Monday 13 January 2014

Super Mario Bros 3 Review (NES)

After the mixed reception of Super Mario Brothers 2, Nintendo had to create an instalment in the Mario franchise that fully lived up to fans expectations. What they produced far exceeded the hopes of fans and showed a massive step forward for Mario, both in terms of play mechanics and also in the sheer size of the adventure to be undertaken. 

The game consists of nine main worlds split into a number of smaller levels and mini-game sections. Each world is based on different terrain, for instance level two is a desert landscape while later levels are set on top of large clouds and in areas filled with pipes. Far from being just a cosmetic touch, each of the stages are tailored to whichever world they are set in. For instance, in the water world expect a reliance on swimming sections, while the cloud world involves precision jumping. This variety maintains player interest from one moment of frenzied platform action to the next. 

Graphically nothing else comes close to this on the NES. Large well-animated characters running around colourful, large levels are very much the order of the day. Very impressive to the point where you could mistake this for an early Super Nintendo game. Furthermore, there is absolutely no slow down present, which makes the game seem even more impressive given the size of levels.

With all Mario games though the focus is on the gameplay, and this third installment has it in absolute bucket loads. As well as the standard platform action there are so many new gadgets and suits to get to grips with it's unbelievable. The standard fireball remains but now Mario can adorn a raccoon tale and fly, use a frog suite to swim, use hammers to break blocks, music boxes to distract enemies and even turn to stone to hide from passing Kooper turtles. Absolutely everything you can think of has been included to make this one of the most enjoyable gaming experiences available on any format. 

What really helps to bring out the greatness in Mario 3 though are the little touches on the world map screens. There are little mushroom huts where you can visit and collect new items, a sort of mushroom kingdom ‘snap’ game and wandering Kooper turtles which have to be dispatched one on one and it all adds to the feeling of fun and invention.  

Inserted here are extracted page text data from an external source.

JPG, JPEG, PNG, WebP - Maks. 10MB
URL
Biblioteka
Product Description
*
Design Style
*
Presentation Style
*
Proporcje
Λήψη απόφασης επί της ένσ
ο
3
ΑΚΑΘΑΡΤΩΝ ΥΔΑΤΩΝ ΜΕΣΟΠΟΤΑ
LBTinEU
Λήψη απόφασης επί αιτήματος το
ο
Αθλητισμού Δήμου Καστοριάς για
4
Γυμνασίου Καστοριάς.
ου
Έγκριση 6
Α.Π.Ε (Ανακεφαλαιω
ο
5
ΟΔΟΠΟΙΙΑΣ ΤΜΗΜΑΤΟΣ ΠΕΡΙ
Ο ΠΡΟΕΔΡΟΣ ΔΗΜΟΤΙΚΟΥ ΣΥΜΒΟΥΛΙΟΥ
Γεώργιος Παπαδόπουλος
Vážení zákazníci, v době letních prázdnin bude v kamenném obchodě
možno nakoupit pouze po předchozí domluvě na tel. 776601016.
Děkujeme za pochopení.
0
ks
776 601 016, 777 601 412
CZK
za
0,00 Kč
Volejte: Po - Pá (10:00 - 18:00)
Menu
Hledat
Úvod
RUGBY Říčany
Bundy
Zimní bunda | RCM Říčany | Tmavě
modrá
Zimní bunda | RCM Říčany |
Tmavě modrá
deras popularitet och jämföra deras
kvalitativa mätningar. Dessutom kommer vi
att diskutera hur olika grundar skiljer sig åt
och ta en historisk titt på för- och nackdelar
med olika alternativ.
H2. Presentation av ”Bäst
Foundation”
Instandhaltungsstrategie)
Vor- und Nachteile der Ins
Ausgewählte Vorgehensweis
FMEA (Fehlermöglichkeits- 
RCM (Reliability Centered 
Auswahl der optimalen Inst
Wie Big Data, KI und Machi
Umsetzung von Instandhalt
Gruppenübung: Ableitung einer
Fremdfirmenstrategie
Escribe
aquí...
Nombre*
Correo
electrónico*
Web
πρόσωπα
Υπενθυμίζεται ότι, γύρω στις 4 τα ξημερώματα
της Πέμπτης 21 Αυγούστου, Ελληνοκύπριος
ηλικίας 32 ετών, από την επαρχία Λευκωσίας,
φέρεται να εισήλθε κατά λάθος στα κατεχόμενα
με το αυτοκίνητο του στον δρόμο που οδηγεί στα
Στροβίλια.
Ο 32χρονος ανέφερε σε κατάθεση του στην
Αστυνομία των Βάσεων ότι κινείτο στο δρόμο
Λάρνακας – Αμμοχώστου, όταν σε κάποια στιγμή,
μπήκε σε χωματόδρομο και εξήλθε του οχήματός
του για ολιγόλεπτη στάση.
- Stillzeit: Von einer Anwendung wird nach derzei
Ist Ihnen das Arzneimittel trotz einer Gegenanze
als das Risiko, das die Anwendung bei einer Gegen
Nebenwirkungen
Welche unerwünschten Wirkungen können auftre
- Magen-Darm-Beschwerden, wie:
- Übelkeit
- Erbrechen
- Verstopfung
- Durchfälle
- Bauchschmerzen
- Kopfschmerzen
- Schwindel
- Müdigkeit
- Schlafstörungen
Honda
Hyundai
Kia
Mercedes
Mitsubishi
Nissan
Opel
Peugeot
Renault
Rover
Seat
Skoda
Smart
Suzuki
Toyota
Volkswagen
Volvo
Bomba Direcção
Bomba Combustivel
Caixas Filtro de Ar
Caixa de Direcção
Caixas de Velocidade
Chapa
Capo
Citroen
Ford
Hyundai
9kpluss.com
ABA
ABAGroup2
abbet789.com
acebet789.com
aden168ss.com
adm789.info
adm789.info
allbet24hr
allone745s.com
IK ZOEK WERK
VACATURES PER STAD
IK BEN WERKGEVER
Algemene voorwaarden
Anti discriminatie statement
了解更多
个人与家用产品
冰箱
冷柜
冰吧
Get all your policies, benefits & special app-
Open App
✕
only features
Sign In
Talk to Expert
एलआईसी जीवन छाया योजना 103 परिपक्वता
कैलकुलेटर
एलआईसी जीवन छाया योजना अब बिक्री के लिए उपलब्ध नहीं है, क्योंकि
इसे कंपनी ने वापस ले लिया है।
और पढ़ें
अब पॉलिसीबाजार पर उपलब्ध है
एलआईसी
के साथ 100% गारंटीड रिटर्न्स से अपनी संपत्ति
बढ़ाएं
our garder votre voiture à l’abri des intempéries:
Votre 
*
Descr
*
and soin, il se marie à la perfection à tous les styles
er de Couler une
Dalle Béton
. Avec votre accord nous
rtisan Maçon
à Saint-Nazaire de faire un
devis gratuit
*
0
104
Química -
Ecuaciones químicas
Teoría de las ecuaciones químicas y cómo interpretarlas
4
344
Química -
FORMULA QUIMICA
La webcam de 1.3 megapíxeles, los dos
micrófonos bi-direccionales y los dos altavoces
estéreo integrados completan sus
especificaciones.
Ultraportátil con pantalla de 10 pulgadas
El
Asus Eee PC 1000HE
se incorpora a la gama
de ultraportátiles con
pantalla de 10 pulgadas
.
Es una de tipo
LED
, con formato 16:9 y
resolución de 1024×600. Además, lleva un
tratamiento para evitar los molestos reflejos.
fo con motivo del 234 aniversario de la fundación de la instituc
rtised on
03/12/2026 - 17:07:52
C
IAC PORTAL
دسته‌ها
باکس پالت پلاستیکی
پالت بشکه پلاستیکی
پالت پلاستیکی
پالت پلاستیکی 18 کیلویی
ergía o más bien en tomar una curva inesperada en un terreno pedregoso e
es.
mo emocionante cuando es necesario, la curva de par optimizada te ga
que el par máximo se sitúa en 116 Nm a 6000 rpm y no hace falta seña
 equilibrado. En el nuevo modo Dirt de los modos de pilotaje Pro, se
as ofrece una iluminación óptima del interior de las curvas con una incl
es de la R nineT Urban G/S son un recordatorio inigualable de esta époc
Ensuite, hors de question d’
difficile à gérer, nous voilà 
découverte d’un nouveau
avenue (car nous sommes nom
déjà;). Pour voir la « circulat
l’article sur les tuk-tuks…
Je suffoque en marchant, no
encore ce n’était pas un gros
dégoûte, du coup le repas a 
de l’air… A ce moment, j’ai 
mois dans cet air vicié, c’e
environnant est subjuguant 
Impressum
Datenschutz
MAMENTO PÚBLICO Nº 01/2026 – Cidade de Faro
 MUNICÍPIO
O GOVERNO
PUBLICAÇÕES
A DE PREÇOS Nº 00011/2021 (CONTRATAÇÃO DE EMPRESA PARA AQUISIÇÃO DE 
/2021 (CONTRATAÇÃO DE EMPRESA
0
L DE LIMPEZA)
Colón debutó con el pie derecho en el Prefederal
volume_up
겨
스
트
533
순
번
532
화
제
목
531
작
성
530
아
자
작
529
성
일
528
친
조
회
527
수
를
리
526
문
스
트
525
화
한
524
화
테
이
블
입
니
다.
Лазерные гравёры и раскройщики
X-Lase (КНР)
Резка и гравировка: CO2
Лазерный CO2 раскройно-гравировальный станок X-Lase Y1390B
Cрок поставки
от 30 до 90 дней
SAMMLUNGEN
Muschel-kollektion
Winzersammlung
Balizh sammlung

Once you've made your way across the map screen to the castle of the land, you must board one of Bowser's Kooper kids ships, make your way through the treacherous maze of cannon balls and bullet bills before finally facing a showdown with whichever of the evil kids is at the helm. This is a truly epic and fitting end to each world that shows just how much attention to detail has been poured into the game. 

The difficulty pitch is just about perfect. Each world provides a gentle step up in difficulty from the last until you get to the absolute nightmare stages on the last world. What is so brilliant about the learning curve is that unless you use the warp whistles to move from one world to the next you don't really notice things getting harder. That's not to say the game seems easy, it just simply seems to match you move for move as you get more accustomed to it, a brilliant accomplishment. 

Overall, Mario 3 is practically perfect, and represents the pinnacle of NES platform games. In fact it still shows up a lot of far more graphically splendid games to this day. The only subsequent video games that really outshine Super Mario 3 are later releases in the Mario franchise. This is another example of gaming gold from yester year and one welcomed onto the virtual console services with open arms.